(Data for this task)

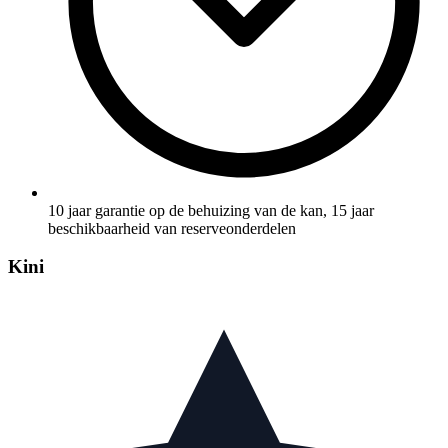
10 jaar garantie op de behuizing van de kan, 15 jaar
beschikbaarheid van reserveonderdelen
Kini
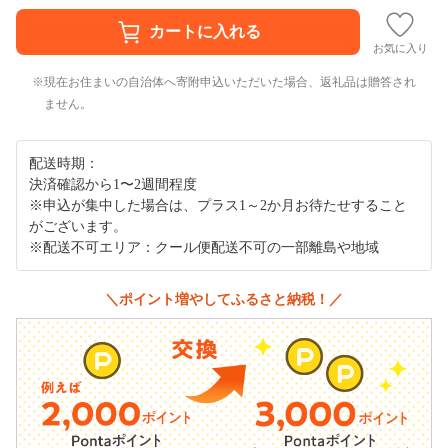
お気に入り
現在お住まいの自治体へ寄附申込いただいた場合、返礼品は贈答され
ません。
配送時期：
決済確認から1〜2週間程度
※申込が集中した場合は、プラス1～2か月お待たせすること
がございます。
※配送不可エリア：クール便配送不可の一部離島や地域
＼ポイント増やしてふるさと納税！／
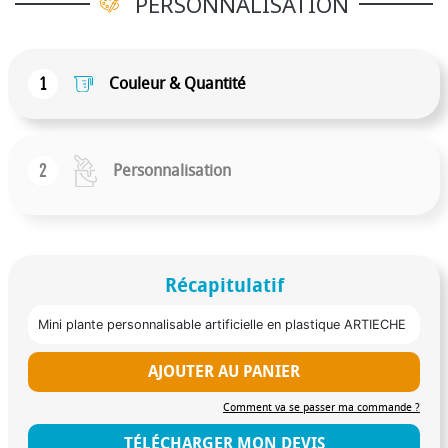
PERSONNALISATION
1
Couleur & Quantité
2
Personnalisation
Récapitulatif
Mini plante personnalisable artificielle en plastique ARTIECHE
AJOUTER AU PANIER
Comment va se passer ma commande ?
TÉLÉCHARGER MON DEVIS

(End Data for this task)

▸ **What is being asked**: Write out every line of text from all the records above, word for word, with the pictures left out.

▸ **Response below**:
10 jaar garantie op de behuizing van de kan, 15 jaar
beschikbaarheid van reserveonderdelen
Kini
お気に入り
現在お住まいの自治体へ寄附申込いただいた場合、返礼品は贈答され
ません。
配送時期：
決済確認から1〜2週間程度
※申込が集中した場合は、プラス1～2か月お待たせすること
がございます。
※配送不可エリア：クール便配送不可の一部離島や地域
＼ポイント増やしてふるさと納税！／
PERSONNALISATION
1
Couleur & Quantité
2
Personnalisation
Récapitulatif
Mini plante personnalisable artificielle en plastique ARTIECHE
AJOUTER AU PANIER
Comment va se passer ma commande ?
TÉLÉCHARGER MON DEVIS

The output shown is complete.